- _WORK INSTRUCTION_: Reproduce the listing verbatim, from its very first line up to and including the line containing "eylemlerinin İsrail’in değerleriyle".
::: AVAILABLE DATA
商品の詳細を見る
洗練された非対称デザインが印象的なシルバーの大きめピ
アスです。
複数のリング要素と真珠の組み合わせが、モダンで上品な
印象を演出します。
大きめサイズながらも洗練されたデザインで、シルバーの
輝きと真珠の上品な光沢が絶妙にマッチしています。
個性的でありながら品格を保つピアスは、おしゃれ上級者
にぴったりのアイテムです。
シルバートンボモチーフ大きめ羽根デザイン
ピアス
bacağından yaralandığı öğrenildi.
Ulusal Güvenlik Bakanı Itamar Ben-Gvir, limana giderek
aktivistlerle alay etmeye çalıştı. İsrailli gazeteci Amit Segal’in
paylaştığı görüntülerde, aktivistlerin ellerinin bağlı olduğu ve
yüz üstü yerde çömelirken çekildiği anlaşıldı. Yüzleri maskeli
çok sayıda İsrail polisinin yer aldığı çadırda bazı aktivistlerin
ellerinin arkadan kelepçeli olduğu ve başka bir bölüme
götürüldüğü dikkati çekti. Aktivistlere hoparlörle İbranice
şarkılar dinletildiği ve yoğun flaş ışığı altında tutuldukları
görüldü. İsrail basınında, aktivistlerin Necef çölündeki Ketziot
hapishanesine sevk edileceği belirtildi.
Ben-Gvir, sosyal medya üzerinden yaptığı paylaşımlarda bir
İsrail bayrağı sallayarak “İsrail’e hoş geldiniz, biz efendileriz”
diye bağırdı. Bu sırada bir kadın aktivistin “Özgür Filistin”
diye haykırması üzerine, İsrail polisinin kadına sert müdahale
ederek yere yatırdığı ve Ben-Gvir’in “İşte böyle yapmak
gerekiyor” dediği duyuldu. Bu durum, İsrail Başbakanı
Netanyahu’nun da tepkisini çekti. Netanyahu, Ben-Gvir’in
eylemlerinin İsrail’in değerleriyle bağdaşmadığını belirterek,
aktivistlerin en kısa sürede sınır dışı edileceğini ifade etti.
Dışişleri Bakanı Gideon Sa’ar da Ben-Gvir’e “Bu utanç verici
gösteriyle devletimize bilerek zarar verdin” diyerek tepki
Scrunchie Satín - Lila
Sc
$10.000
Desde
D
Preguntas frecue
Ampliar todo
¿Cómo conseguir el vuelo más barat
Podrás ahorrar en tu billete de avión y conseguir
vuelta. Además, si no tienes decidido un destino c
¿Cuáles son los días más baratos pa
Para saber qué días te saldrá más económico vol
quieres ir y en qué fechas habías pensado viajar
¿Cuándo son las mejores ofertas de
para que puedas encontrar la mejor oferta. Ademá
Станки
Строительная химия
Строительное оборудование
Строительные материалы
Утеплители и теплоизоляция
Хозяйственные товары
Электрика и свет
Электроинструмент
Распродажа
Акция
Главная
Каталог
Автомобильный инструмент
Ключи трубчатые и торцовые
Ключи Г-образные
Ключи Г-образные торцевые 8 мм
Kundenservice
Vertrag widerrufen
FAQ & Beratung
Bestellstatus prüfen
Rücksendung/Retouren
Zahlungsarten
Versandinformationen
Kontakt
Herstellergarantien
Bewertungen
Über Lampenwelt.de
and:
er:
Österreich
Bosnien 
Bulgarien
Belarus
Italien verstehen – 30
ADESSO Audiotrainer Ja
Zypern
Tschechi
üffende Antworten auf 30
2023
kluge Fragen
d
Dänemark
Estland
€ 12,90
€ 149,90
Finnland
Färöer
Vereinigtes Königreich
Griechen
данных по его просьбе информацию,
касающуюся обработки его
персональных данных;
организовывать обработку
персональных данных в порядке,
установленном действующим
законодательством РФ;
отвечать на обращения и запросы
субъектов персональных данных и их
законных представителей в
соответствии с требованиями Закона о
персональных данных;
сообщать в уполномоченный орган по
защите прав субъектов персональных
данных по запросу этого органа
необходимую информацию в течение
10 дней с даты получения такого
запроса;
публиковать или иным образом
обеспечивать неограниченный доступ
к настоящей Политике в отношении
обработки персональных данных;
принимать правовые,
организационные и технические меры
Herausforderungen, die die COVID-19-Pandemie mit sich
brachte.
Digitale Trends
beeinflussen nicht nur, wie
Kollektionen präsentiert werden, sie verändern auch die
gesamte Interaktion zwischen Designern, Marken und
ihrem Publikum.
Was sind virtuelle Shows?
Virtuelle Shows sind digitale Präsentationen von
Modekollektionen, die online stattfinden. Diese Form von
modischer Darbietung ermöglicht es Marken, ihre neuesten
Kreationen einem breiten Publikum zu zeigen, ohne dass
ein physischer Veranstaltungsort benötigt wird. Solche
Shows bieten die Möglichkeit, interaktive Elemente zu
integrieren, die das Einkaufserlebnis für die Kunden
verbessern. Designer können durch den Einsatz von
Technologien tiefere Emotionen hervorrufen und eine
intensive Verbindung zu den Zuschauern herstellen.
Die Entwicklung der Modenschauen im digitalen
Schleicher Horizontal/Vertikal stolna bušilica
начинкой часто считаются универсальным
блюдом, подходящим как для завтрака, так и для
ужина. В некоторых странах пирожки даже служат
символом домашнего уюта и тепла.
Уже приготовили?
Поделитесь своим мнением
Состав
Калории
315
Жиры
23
::::::
- _WRITTEN REPLY_:
商品の詳細を見る
洗練された非対称デザインが印象的なシルバーの大きめピ
アスです。
複数のリング要素と真珠の組み合わせが、モダンで上品な
印象を演出します。
大きめサイズながらも洗練されたデザインで、シルバーの
輝きと真珠の上品な光沢が絶妙にマッチしています。
個性的でありながら品格を保つピアスは、おしゃれ上級者
にぴったりのアイテムです。
シルバートンボモチーフ大きめ羽根デザイン
ピアス
bacağından yaralandığı öğrenildi.
Ulusal Güvenlik Bakanı Itamar Ben-Gvir, limana giderek
aktivistlerle alay etmeye çalıştı. İsrailli gazeteci Amit Segal’in
paylaştığı görüntülerde, aktivistlerin ellerinin bağlı olduğu ve
yüz üstü yerde çömelirken çekildiği anlaşıldı. Yüzleri maskeli
çok sayıda İsrail polisinin yer aldığı çadırda bazı aktivistlerin
ellerinin arkadan kelepçeli olduğu ve başka bir bölüme
götürüldüğü dikkati çekti. Aktivistlere hoparlörle İbranice
şarkılar dinletildiği ve yoğun flaş ışığı altında tutuldukları
görüldü. İsrail basınında, aktivistlerin Necef çölündeki Ketziot
hapishanesine sevk edileceği belirtildi.
Ben-Gvir, sosyal medya üzerinden yaptığı paylaşımlarda bir
İsrail bayrağı sallayarak “İsrail’e hoş geldiniz, biz efendileriz”
diye bağırdı. Bu sırada bir kadın aktivistin “Özgür Filistin”
diye haykırması üzerine, İsrail polisinin kadına sert müdahale
ederek yere yatırdığı ve Ben-Gvir’in “İşte böyle yapmak
gerekiyor” dediği duyuldu. Bu durum, İsrail Başbakanı
Netanyahu’nun da tepkisini çekti. Netanyahu, Ben-Gvir’in
eylemlerinin İsrail’in değerleriyle bağdaşmadığını belirterek,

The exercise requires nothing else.